Given the limited research on this topic, this qualitative study explores means of employing Critical Pedagogical ethos and practices through a collaboratively designed curriculum that attempts to nurture their awareness, accountability, and efficacy. Utilizing interviews, photo elicitation tasks, ethnographic observations and teacher reflections, this study investigates the processes, pushback, and transformations of nine economically privileged high school students in two international schools in Cairo, as their teachers implement a curriculum on the intersection between social class and education in Egypt.
Findings suggest that students went through transformations in their awareness of the other, their structural awareness, and imaginaries of action. However, their sense of accountability and recognition of the intertwine between their own positionalities and economic inequality, served as an obstacle against cultivating an analysis of systemic class oppression, causing a state of dissonance.
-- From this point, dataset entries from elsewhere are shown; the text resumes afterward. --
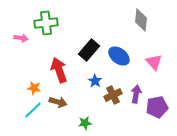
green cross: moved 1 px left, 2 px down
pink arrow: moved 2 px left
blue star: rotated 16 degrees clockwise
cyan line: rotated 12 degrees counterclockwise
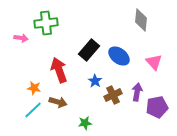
purple arrow: moved 1 px right, 2 px up
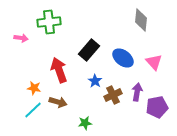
green cross: moved 3 px right, 1 px up
blue ellipse: moved 4 px right, 2 px down
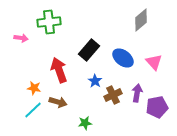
gray diamond: rotated 45 degrees clockwise
purple arrow: moved 1 px down
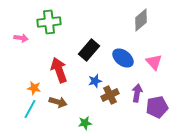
blue star: rotated 24 degrees clockwise
brown cross: moved 3 px left
cyan line: moved 3 px left, 1 px up; rotated 18 degrees counterclockwise
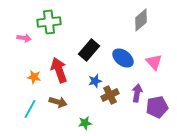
pink arrow: moved 3 px right
orange star: moved 11 px up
Moreover, teachers’ findings demonstrate a tension between strong content knowledge and real-life interaction due to administrative constraints, and push for rethinking the potential of a critical curriculum by teachers who don’t identify as critical. The findings suggest using the international school as a microcosm of oppressive class dynamics, to help interrogate the self in relation to the other and the structural (both locally and globally), as well as a space to imagine and implementaction. It also has implications on how critical subject matter can be developed to help teachers address class inequality.